O globo, n. 31153, 22/11/2018. Artigos, p. 3

 

Intervenção estatal no relógio biológico

Luiz Roberto Nascimento Silva

22/11/2018

 

 

O horário de verão começou este mês. Passamos por uma eleição dura, plebiscitária. A internet mostrou sua porção remédio, como sua porção veneno. Escolho assim um tema ameno para retornar minha colaboração neste espaço.

O horário de verão foi adotado pela primeira vez durante a Primeira Guerra Mundial em vários países europeus, como a Inglaterra e a Alemanha, e pelos Estados Unidos. Esse países situados em altas latitudes têm os dias muito aumentados devido aos horários de nascer e pôr do sol com longos crepúsculos.

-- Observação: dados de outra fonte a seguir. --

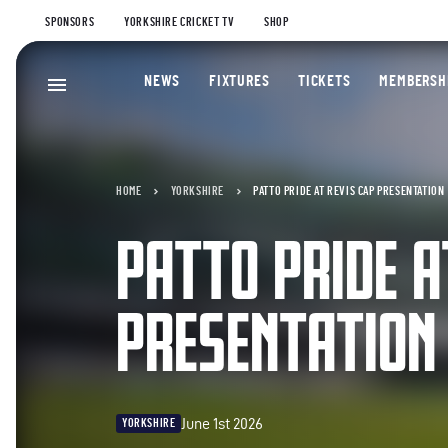
SPONSORS
YORKSHIRE CRICKET TV
SHOP
NEWS
FIXTURES
TICKETS
MEMBERSH
HOME
YORKSHIRE
PATTO PRIDE AT REVIS CAP PRESENTATION
PATTO PRIDE A
PRESENTATION
June 1st 2026
YORKSHIRE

Nesses países, no verão existem dias muito longos, e o período de luminosidade é assim aproveitado. Não é o nosso caso.

Ele foi implantado continuamente de 1985 até hoje. O Ministério de Minas e Energia reconhece que a adoção da hora adiantada não resulta mais na mesma economia de energia, nem econômica. Os padrões de consumo mudaram com os anos. O vilão da energia era o chuveiro elétrico, hoje é o ar-condicionado. Em termos de consumo integrado — diurno e noturno — não há redução. Então, por que intervir no relógio biológico das pessoas se a economia diminuiu?

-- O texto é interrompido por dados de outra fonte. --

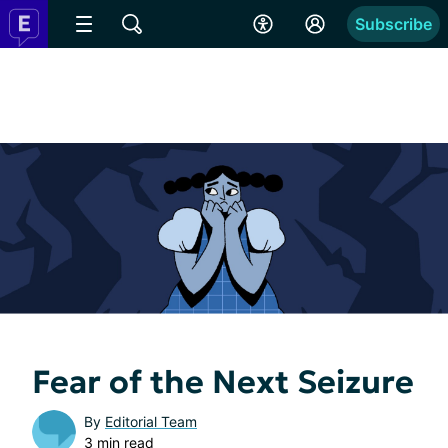
Subscribe
Fear of the Next Seizure
By
Editorial Team
3 min read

Vemos nas matérias pela imprensa e televisão que algumas pessoas gostam, outras não. Algumas atividades se beneficiam; outras perdem. Mas o ponto não é só econômico. É outro: não é função do Estado intervir dessa forma na vida e nas escolhas das pessoas.

O tema nos remete a outro que é o que mais interessa debater e refletir. Qual a faixa legítima que um regime democrático deve ter em relação à esfera individual do cidadão? Quais são os limites de obediência ao Estado que temos que ter numa democracia?

Isaiah Berlin, num estudo clássico, criou uma classificação de liberdade “negativa” e liberdade positiva. Ser livre, num certo sentido, significa não sofrer interferência dos outros. Quanto maior a área de não interferência, mais ampla é a nossa liberdade. Entretanto, os homens poderiam ilimitadamente interferir na vida em sociedade criando o caos social. Todos somos interdependentes, e a atividade de nenhum homem é completamente privada. A liberdade de alguns precisa depender da limitação de outros. Assim, cabe ao Estado criar regras no interesse de todos. Isso preconizou Hobbes. Essa seria a liberdade “negativa”.

O sentido “positivo” da palavra “liberdade” deriva do desejo do indivíduo de ser seu próprio amo e senhor. Tem origem na possibilidade de não ser impedido por outros homens de escolher o que cada um individualmente deseja e quer. Sem liberdade, não há espaço para a criatividade, para a originalidade, para a coragem moral, e a sociedade fica esmagada pela mediocridade coletiva. Esse é o contraponto de Stuart Mill.

Temos vários exemplos quase kafkanianos que foram se acumulando sem que as pessoas reagissem. Uma prefeitura impediu que os estabelecimentos colocassem sal na mesa. Outra regulou o modelo dos facões que podiam ser usados pelos vendedores de coco. O eleitor é obrigado a votar sob pena de severas sanções, mesmo sendo outro pleito com mais de 30% de abstenções, votos brancos e nulos. Exige-se o reconhecimento de firma de papéis que ficam esquecidos nas repartições. Os exemplos são infinitos.

É preciso que a sociedade fique atenta em relação à natureza e aos limites que o poder tem condição de ser legitimamente exercido pela sociedade sobre o indivíduo. Num momento em que acabamos de sair de um processo eleitoral intenso e antagônico, a discussão desse aspecto da democracia, que é supra-partidário, parece-me oportuna. É uma outra forma de adiantar os ponteiros de uma agenda moderna para o país.